** start Selection **

Characterization and Measurements

3.1.

Conceptual Design of ZESRC

Fig. 1(a) depicts the ideal ZESRC comprising three layers: a radiative cooling layer at the bottom, a temperature-sensitive actuator in the middle, and a solar heating layer on top. The ZESRC employs a temperature-sensitive actuator for thermal management, which enables switching between heating and cooling modes at a preset temperature threshold determined by ambient conditions. The ideal spectrum corresponding to each mode is depicted in Fig. 1(b). In cold environments, such as winter, the ZESRC automatically activates the heating mode, with the actuator layer spreading the solar heating layer across the interface. By day, the solar heating layer absorbs solar radiation highly, converting it into thermal energy and at night the solar heating layer’s low mid-infrared emissivity significantly cuts thermal radiation loss. In high temperature conditions, such as summer, the ZESRC automatically enters cooling mode, retracting the solar heating layer to expose the radiative cooling layer fully. The radiative cooling layer is characterized by minimal solar absorption and maximal emissivity within the atmospheric window range, theoretically enabling it to achieve continuous cooling below ambient temperatures. However, it is essential to note that the actual attainment of consistent subambient temperatures not only depends on the design of the cooling layer but is also significantly influenced by specific climatic conditions.⁴⁴ Even under ideal circumstances, a radiative cooling layer, optimized for low solar absorption and high emissivity, may exhibit varying cooling efficiencies in different climatic scenarios. Therefore, while the layer’s fundamental properties provide the potential for subambient cooling, its real-world effectiveness must be evaluated considering ambient temperature and other relevant climatic factors.

Fig. 1

Design principle of ZESRC. (a) Schematic representation of the ZESRC automatically switching modes with temperature changes. The left image illustrates the cooling mode under high temperatures, whereas the right image depicts the heating mode under low temperatures. (b) The ideal spectral properties of ZESRC when in cooling and heating modes.

The automatic switching mechanism is based on the response of the ZESRC’s actuator layer to environmental temperature. The system uses the differential thermal expansion properties of its materials for responsive actuation that adapts to temperature fluctuations. High-linear thermal expansion coefficient PE ($\sim {10}^{-4}$) is used in the actuator layer to enable shape changes in response to temperature changes. When exposed to higher temperatures, the PE expands thermally. A copper foil layer with a lower thermal expansion coefficient ($\sim {10}^{-5}$) is laminated to the PE, creating a synergistic bilayer that enhances the expansion response. This design capitalizes on differential thermal expansion for effective actuation. In the design, the copper foil top layer serves as both the solar heating element and an inert material that deforms with temperature in order to limit the thermal expansion of the PE with temperature.

** end Selection **
** start Material **

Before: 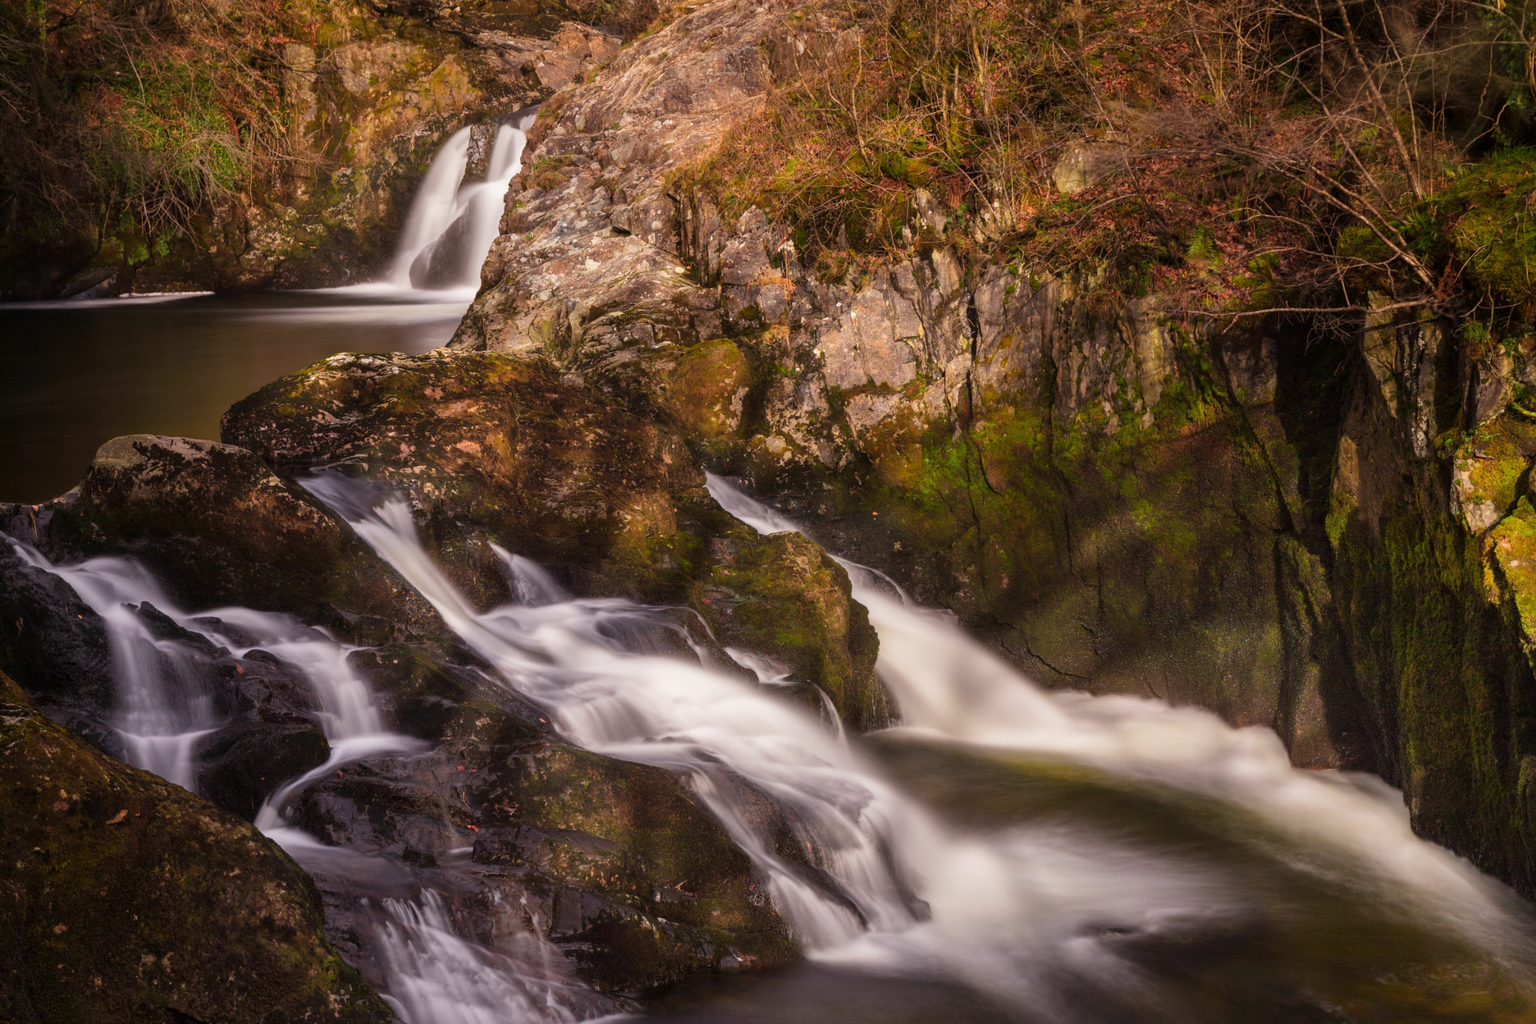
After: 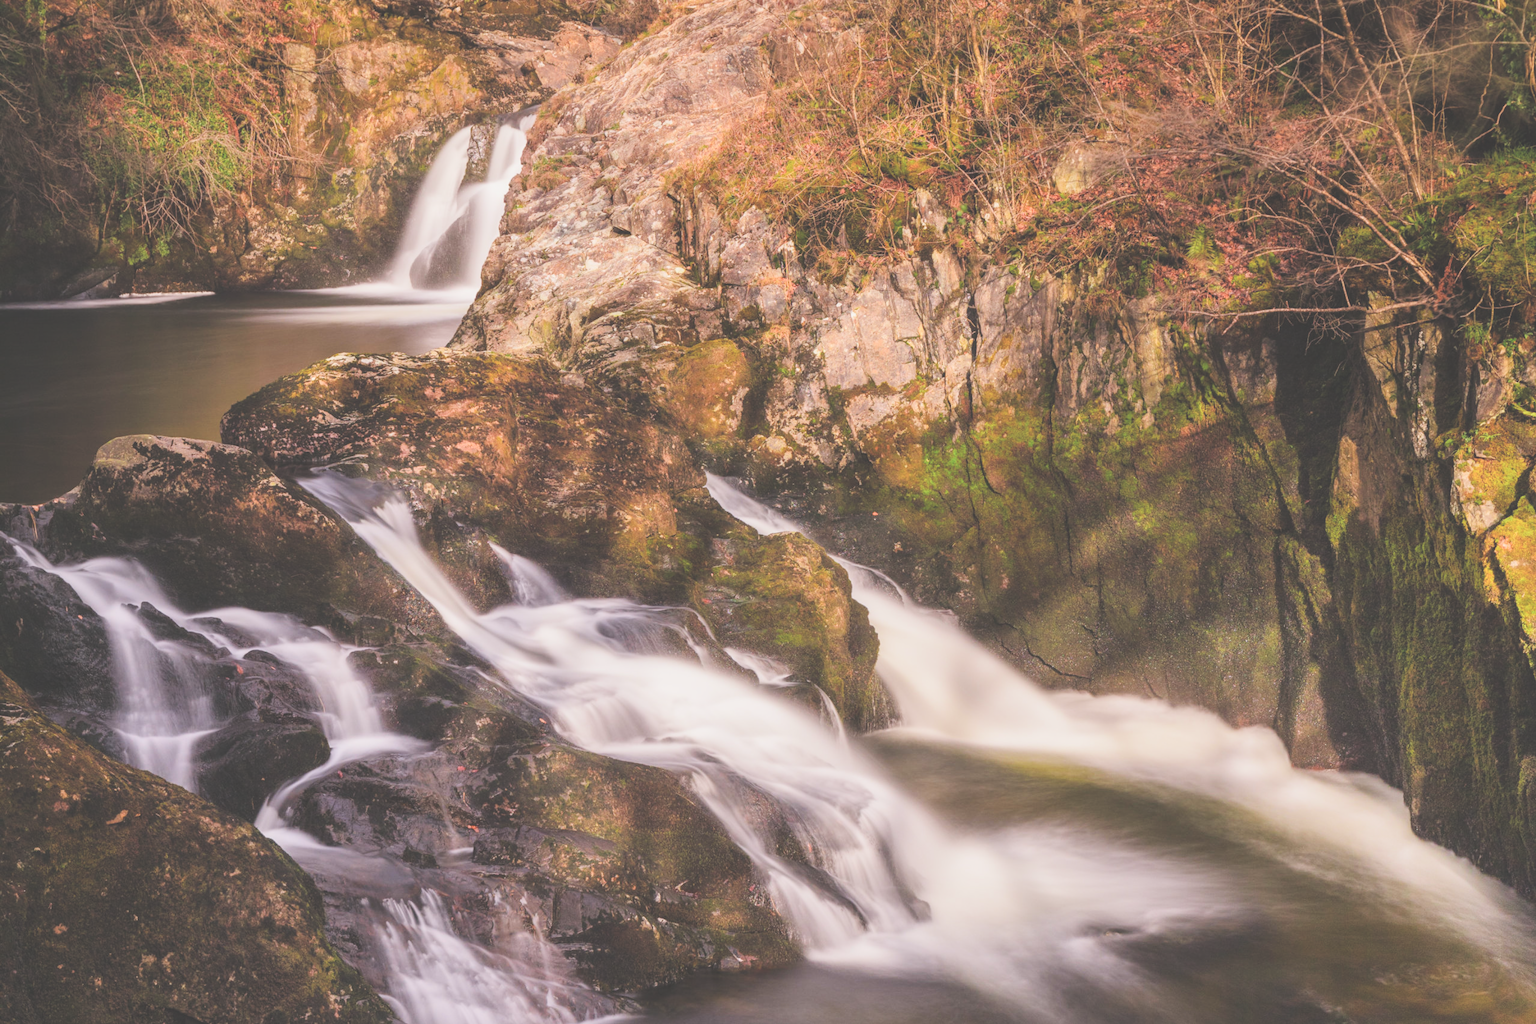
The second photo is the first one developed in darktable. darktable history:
exposure: black level correction -0.023, exposure 1.397 EV, compensate highlight preservation false
local contrast: highlights 100%, shadows 100%, detail 120%, midtone range 0.2
filmic rgb: black relative exposure -8.54 EV, white relative exposure 5.52 EV, hardness 3.39, contrast 1.016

** end Material **

Aim:
Transcribe the ZESRC text word for word, beginning at "Design principle of" and stopping after "and heating modes.". Rely only on the ZESRC text, not the listing.

Solution for this problem:
Design principle of ZESRC. (a) Schematic representation of the ZESRC automatically switching modes with temperature changes. The left image illustrates the cooling mode under high temperatures, whereas the right image depicts the heating mode under low temperatures. (b) The ideal spectral properties of ZESRC when in cooling and heating modes.